21. yüzyılla beraber çok sık kullanılan "sürdürülebilir kalkınma", "ekonomik istikrar" vs. gibi kavramlar yerini "yönetişim", "güven", "etkin devlet", "küresel rekabet" kavramlarına bırakmıştır. Gerek söylem, gerekse uygulama açısından değişim ihtiyacı artık bir zorunluluk haline gelmiştir. şüphesiz devletin rolü durağan olmayıp dinamiktir ve zamana ve ülkeden ülkeye değişebilmektedir. Devletin işlevleri nasıl tanımlanırsa tanımlansın, "etkin ve verimli" olması, ayrıca "saydam" yöntemlerle yerine getirilmesi şarttır.

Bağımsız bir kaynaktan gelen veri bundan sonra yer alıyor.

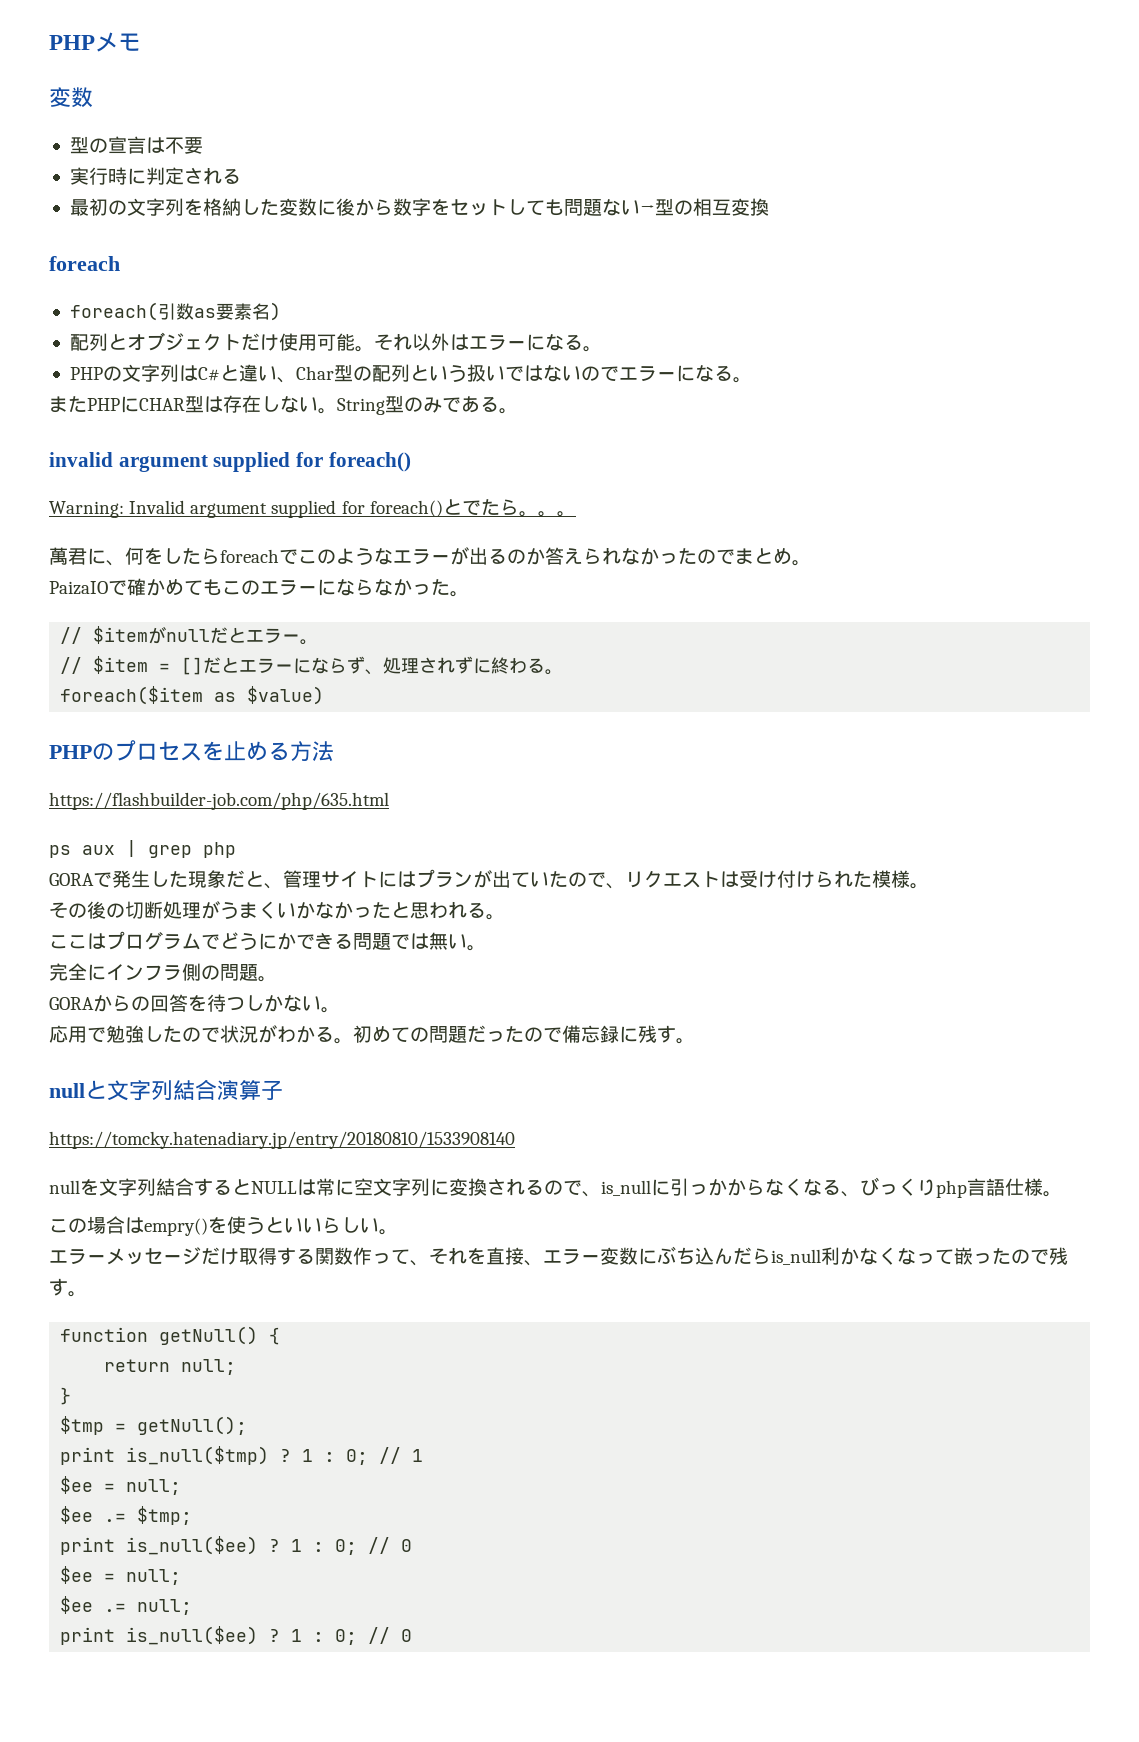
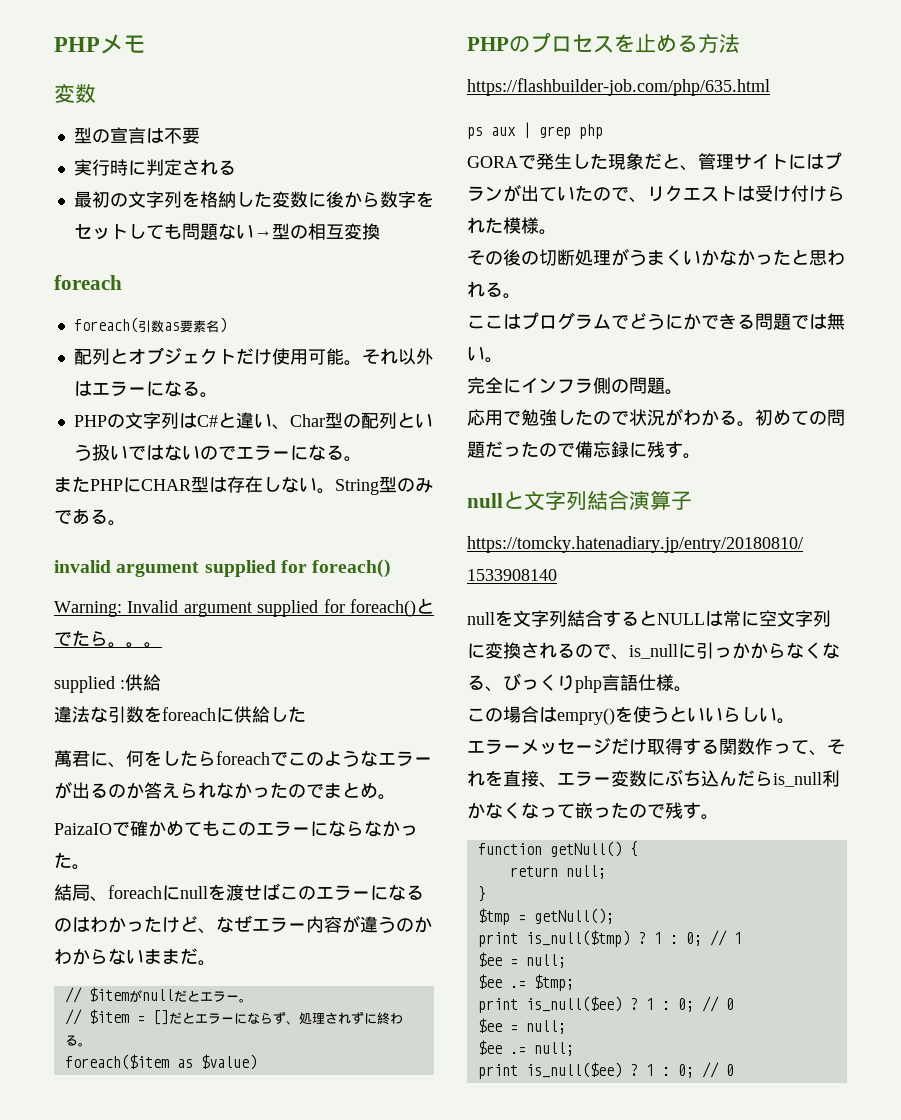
(576, 514) none -> [54,674,161,693] [54,706,306,723] // supplied :供給 // 違法な引数をforeachに供給した
(469, 594) none -> [54,883,424,902] [54,915,432,934] [54,948,216,966] // 結局、foreachにnullを渡せばこのエラーになるのはわかったけど、なぜエラー内容が違うのかわからないままだ。
[49,994,340,1013] // GORAからの回答を待つしかない。 -> (683, 392) none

Devlet üstlendiği işlevleri kurallar ve kurumlar aracılığıyla yerine getirmektedir. Belirlenen kurallar ve uygulayıcı kurumların kalitesi kamu sektörünün kalitesini yükseltmekte ve vatandaşların refahı artmaktadır. Aksi durum ise yoksulluk ve yolsuzluğun temelini oluşturmaktadır. Kamu sektörünün kalitesizliği ekonomik büyümeyi engelleyici, işsizliği ve enflasyonu artırıcı, ekonomik göstergeleri bozucu etkiler oluşturmaktadır. Devlet, her ne kadar ülkenin içinde bulunduğu sorunları çözmekte bir araç olarak görülse de, çoğu zaman sorunların kaynağı olabilmektedir.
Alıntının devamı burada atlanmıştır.